_Extracted records_
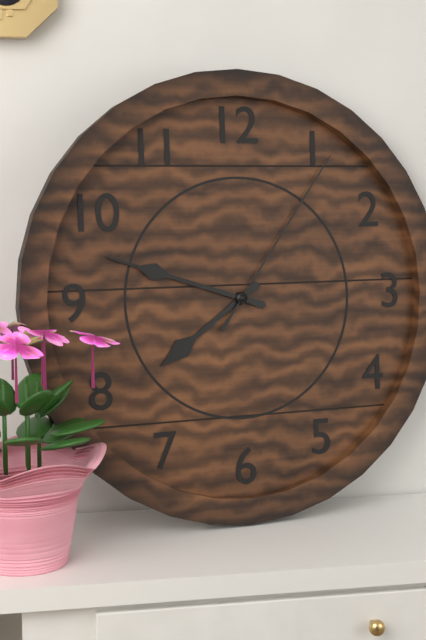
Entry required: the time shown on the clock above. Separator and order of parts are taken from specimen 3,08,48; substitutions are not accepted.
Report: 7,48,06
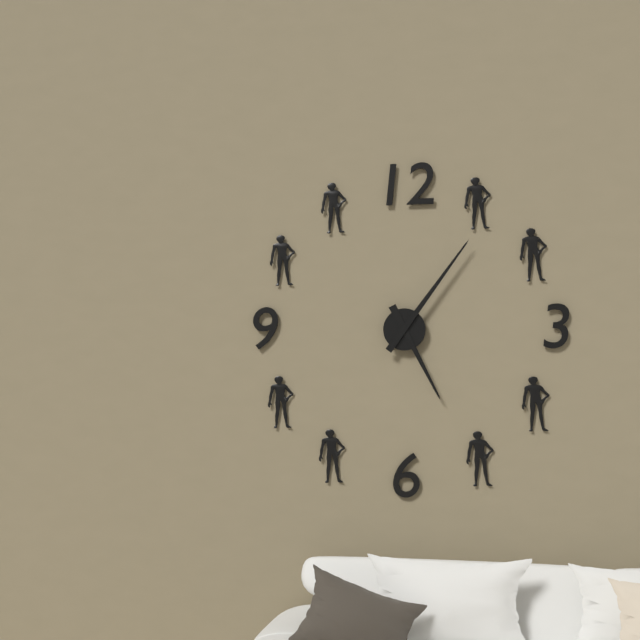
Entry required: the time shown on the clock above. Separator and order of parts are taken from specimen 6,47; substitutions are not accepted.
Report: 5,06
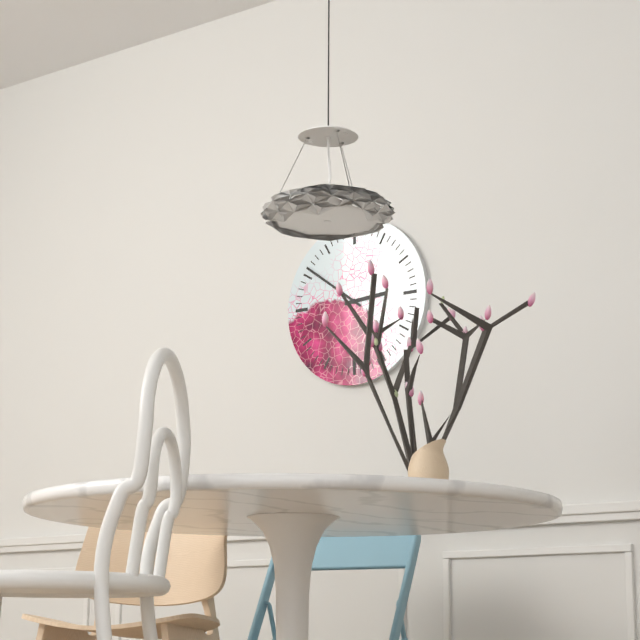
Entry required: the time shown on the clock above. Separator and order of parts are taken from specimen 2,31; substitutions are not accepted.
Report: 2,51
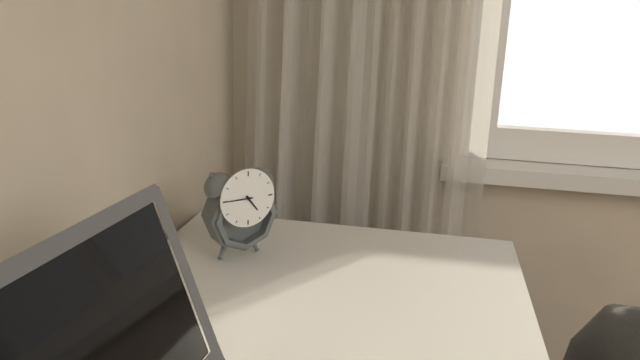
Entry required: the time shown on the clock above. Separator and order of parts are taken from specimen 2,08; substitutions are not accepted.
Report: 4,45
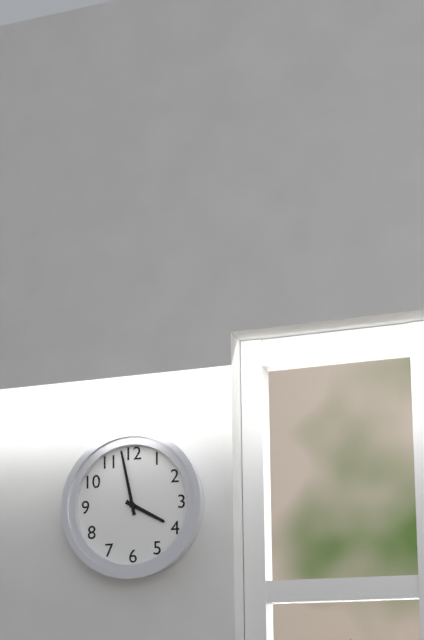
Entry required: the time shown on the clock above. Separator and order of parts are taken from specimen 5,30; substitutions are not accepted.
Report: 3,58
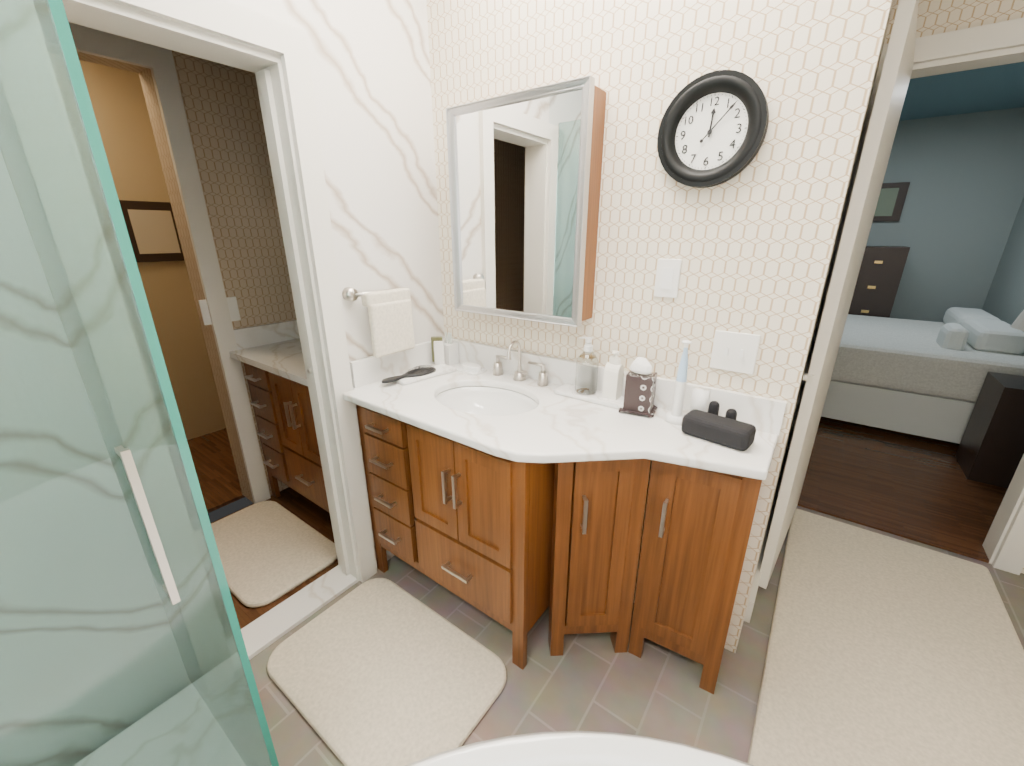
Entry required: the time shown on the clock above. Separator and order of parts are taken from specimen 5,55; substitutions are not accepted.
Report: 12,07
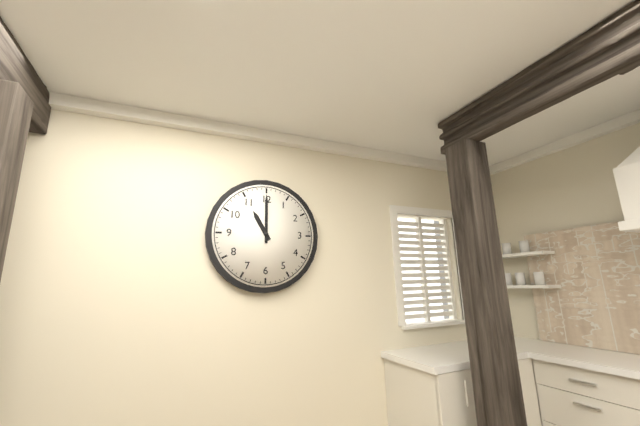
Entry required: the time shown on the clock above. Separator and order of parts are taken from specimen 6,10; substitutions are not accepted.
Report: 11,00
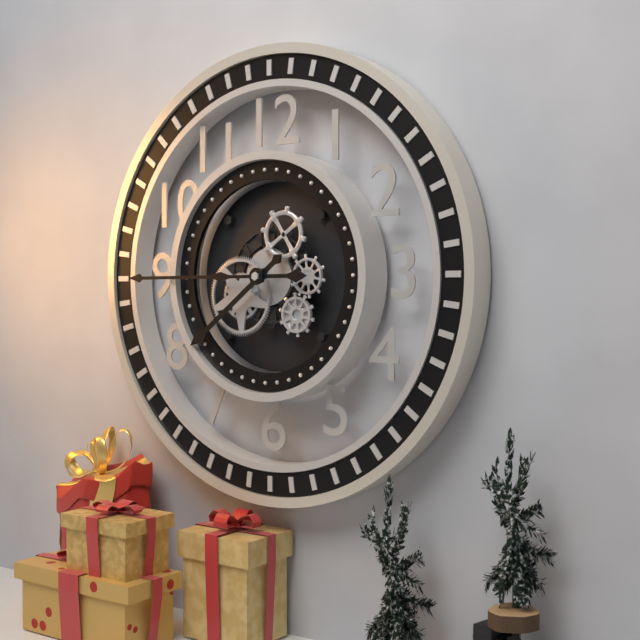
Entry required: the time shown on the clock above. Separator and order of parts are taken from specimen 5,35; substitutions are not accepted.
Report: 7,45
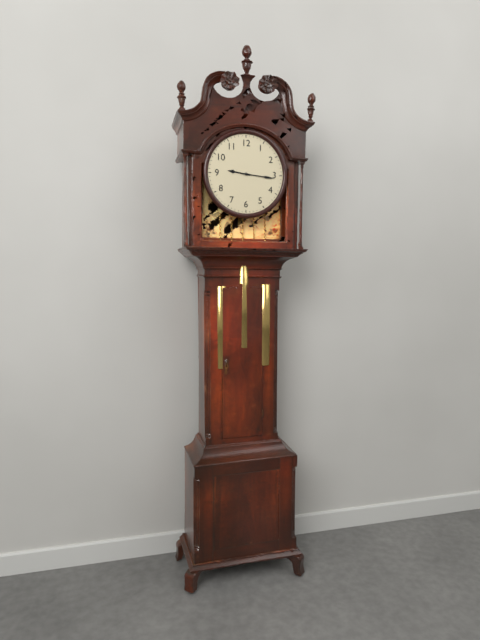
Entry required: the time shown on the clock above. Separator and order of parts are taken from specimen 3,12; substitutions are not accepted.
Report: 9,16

_Stated task_
Copy the data above word for word, including the answers, and omit the pictures.

_Exercise response_
Entry required: the time shown on the clock above. Separator and order of parts are taken from specimen 3,08,48; substitutions are not accepted.
Report: 7,48,06
Entry required: the time shown on the clock above. Separator and order of parts are taken from specimen 6,47; substitutions are not accepted.
Report: 5,06
Entry required: the time shown on the clock above. Separator and order of parts are taken from specimen 2,31; substitutions are not accepted.
Report: 2,51
Entry required: the time shown on the clock above. Separator and order of parts are taken from specimen 2,08; substitutions are not accepted.
Report: 4,45
Entry required: the time shown on the clock above. Separator and order of parts are taken from specimen 5,30; substitutions are not accepted.
Report: 3,58
Entry required: the time shown on the clock above. Separator and order of parts are taken from specimen 5,55; substitutions are not accepted.
Report: 12,07
Entry required: the time shown on the clock above. Separator and order of parts are taken from specimen 6,10; substitutions are not accepted.
Report: 11,00
Entry required: the time shown on the clock above. Separator and order of parts are taken from specimen 5,35; substitutions are not accepted.
Report: 7,45
Entry required: the time shown on the clock above. Separator and order of parts are taken from specimen 3,12; substitutions are not accepted.
Report: 9,16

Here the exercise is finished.